Collected data entries:
────────

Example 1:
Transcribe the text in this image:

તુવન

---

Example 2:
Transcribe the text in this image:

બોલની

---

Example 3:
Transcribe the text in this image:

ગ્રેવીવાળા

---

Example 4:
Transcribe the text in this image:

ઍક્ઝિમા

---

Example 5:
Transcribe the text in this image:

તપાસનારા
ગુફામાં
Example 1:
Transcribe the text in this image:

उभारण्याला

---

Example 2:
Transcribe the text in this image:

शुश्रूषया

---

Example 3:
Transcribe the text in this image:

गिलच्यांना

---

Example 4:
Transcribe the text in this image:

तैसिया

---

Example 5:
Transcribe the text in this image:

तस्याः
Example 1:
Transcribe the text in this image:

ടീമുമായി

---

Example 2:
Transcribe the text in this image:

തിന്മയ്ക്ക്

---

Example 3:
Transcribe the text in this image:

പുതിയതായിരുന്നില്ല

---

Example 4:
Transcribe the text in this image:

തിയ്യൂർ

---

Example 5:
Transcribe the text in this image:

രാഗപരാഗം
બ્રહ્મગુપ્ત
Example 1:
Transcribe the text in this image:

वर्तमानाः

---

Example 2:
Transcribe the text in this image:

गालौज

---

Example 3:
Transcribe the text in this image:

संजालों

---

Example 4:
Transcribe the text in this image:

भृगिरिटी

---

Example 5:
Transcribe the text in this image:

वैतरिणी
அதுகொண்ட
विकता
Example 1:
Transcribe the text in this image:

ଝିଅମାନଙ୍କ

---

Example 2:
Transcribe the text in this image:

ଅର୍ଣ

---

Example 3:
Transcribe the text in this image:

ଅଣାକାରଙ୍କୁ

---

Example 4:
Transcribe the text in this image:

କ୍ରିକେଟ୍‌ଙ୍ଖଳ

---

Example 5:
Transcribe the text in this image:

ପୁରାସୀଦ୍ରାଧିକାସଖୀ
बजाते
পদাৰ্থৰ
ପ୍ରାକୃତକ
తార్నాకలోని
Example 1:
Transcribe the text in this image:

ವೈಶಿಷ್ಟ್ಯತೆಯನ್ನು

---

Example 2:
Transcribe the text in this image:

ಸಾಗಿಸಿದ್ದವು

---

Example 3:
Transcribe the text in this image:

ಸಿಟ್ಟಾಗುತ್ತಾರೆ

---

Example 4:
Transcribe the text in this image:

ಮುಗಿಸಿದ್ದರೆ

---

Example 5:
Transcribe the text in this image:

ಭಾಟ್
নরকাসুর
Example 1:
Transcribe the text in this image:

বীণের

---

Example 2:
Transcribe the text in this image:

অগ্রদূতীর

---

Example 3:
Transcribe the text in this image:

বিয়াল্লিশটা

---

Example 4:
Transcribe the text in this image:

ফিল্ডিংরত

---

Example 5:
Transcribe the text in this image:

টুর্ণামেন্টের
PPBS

────────

ACTION ITEM: Your reply must repeat the entries above exactly and in full.

TASK SOLUTION:
Example 1:
Transcribe the text in this image:

તુવન

---

Example 2:
Transcribe the text in this image:

બોલની

---

Example 3:
Transcribe the text in this image:

ગ્રેવીવાળા

---

Example 4:
Transcribe the text in this image:

ઍક્ઝિમા

---

Example 5:
Transcribe the text in this image:

તપાસનારા
ગુફામાં
Example 1:
Transcribe the text in this image:

उभारण्याला

---

Example 2:
Transcribe the text in this image:

शुश्रूषया

---

Example 3:
Transcribe the text in this image:

गिलच्यांना

---

Example 4:
Transcribe the text in this image:

तैसिया

---

Example 5:
Transcribe the text in this image:

तस्याः
Example 1:
Transcribe the text in this image:

ടീമുമായി

---

Example 2:
Transcribe the text in this image:

തിന്മയ്ക്ക്

---

Example 3:
Transcribe the text in this image:

പുതിയതായിരുന്നില്ല

---

Example 4:
Transcribe the text in this image:

തിയ്യൂർ

---

Example 5:
Transcribe the text in this image:

രാഗപരാഗം
બ્રહ્મગુપ્ત
Example 1:
Transcribe the text in this image:

वर्तमानाः

---

Example 2:
Transcribe the text in this image:

गालौज

---

Example 3:
Transcribe the text in this image:

संजालों

---

Example 4:
Transcribe the text in this image:

भृगिरिटी

---

Example 5:
Transcribe the text in this image:

वैतरिणी
அதுகொண்ட
विकता
Example 1:
Transcribe the text in this image:

ଝିଅମାନଙ୍କ

---

Example 2:
Transcribe the text in this image:

ଅର୍ଣ

---

Example 3:
Transcribe the text in this image:

ଅଣାକାରଙ୍କୁ

---

Example 4:
Transcribe the text in this image:

କ୍ରିକେଟ୍‌ଙ୍ଖଳ

---

Example 5:
Transcribe the text in this image:

ପୁରାସୀଦ୍ରାଧିକାସଖୀ
बजाते
পদাৰ্থৰ
ପ୍ରାକୃତକ
తార్నాకలోని
Example 1:
Transcribe the text in this image:

ವೈಶಿಷ್ಟ್ಯತೆಯನ್ನು

---

Example 2:
Transcribe the text in this image:

ಸಾಗಿಸಿದ್ದವು

---

Example 3:
Transcribe the text in this image:

ಸಿಟ್ಟಾಗುತ್ತಾರೆ

---

Example 4:
Transcribe the text in this image:

ಮುಗಿಸಿದ್ದರೆ

---

Example 5:
Transcribe the text in this image:

ಭಾಟ್
নরকাসুর
Example 1:
Transcribe the text in this image:

বীণের

---

Example 2:
Transcribe the text in this image:

অগ্রদূতীর

---

Example 3:
Transcribe the text in this image:

বিয়াল্লিশটা

---

Example 4:
Transcribe the text in this image:

ফিল্ডিংরত

---

Example 5:
Transcribe the text in this image:

টুর্ণামেন্টের
PPBS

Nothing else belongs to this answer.